Solution - Installing klusterlet with Helm
Check if the custom resource exists by running the command:
kubectl get K8sDC -n multicluster-endpoint
If it does exist, first patch it using the command:
kubectl patch k8sdcs.ibmcloudappmgmt.com -p '{"metadata":{"finalizers":[]}}' --type=merge Your_CR_name -n multicluster-endpoint
You can then delete the custom resource definition, and reinstall the klusterlet with Helm.
Ansible install
Problem - Ansible install
You get a dc-secret already exists or ibm-agent-https-secret already exists message.
Cause - Ansible install
This error occurs when you attempt to perform the Ansible install in a namespace where another install was already performed.
Solution - Ansible install
If you do not have any running Kubernetes data collector releases in this namespace, delete the existing secret with the following command and run the script again:
kubectl -n myNamespace delete secret dc-secret
or
kubectl -n myNamespace delete secret ibm-agent-https-secret
If a running Kubernetes data collector release already exists in this namespace, you need to either remove that release using the procedure in Uninstalling the Kubernetes data collector and then re-install the data collector, or install this second release into a different namespace.
Kubernetes data collector install
Problem - Kubernetes data collector install
Instead of success initialization indicators in the installation logs (see Checking the Kubernetes installation logs), you get warning messages.

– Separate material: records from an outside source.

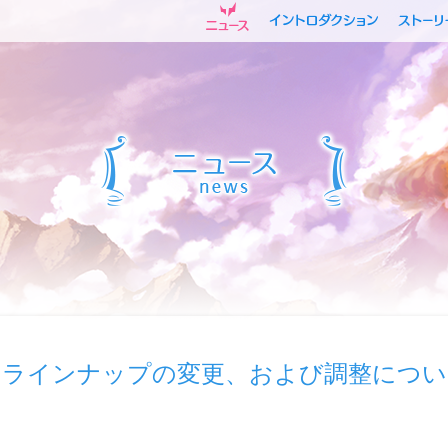
るラインナップの変更、および調整につい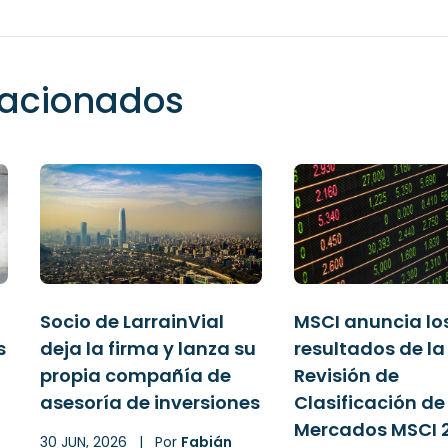
elacionados
Socio de LarrainVial
MSCI anuncia lo
s
deja la firma y lanza su
resultados de la
propia compañía de
Revisión de
asesoría de inversiones
Clasificación de
Mercados MSCI 
30 JUN, 2026
|
Por
Fabián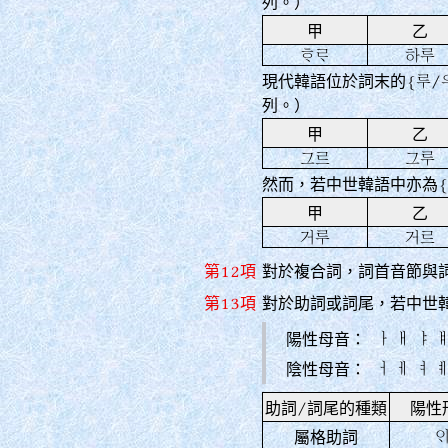
列。）
甲
乙
󿏰󿄘
하루
現代韓語位於詞末的
{루/
列。）
甲
乙
그르
그루
然而，若中世韓語中亦為
甲
乙
거루
거르
第12項
對於複合詞，詞首音節與
第13項
對於助詞或詞尾，若中世
ㅏ ㅐ ㅑ ㅒ
陽性母音：
ㅓ ㅔ ㅕ ㅖ
陰性母音：
助詞/詞尾的種類
陽性

屬格助詞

Cause - Kubernetes data collector install
Potential issues that might be the cause:
- Proper ingresses aren't configured on the backend server
- HTTPS is not enabled on the backend server
- Invalid Authentication provided
- Invalid configuration provided, such as the wrong tenantID or ingress (or ingresses). Ensure that you are directing data to the correct backend
- Backend services not yet ready
- Backend services struggling
- Unsuccessful collection cycle. This is not critical and could be due to unexpected data or backend services struggling. The data collector reinitializes the cache and tries again after the next interval: After 10 minutes of unsuccessful cycles, the pod will recycle
Solution - Kubernetes data collector install
Review the logs for indicators, then review and adjust the settings.
Dashboard pages show no data
Problem - Dashboard pages show no data
No metrics are displayed in the Kubernetes data collector dashboard pages.

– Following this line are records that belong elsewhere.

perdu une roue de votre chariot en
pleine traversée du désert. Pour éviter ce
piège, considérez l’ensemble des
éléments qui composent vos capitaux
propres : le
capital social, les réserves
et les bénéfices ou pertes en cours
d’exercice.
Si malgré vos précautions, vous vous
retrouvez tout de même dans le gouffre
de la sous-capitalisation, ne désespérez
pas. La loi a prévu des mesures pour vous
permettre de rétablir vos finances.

Cause - Dashboard pages show no data
The local domain cannot be resolved. The K8Monitor component is unable to register dashboards when the IBM Cloud Private cluster doesn't resolve the master node on the DNS (Domain Name System) server.
You can check for an unresolved domain by running the nslookup
command on the master node (such as nslookup master-node.cn.ibm.com). A message that the server can't find the master-node.address
confirms that the domain is unresolved.
Solution - Dashboard pages show no data
- Install and configure the NLnet Labs Unbound DNS resolver utility. For more information, see https://nlnetlabs.nl/documentation/unbound/.
- Modify
/etc/resolv.conf
on all cluster VMs: Add the Unbound server as the DNS server. - Replace
/etc/resolv.conf
that you modified in step 2 on all monitored machines. - Restart the cluster's kube-dns pod, which is responsible for the DNS resolution (such as service name and domain name) in the container.
- Restart the agent. (For more information, see Using agent commands.)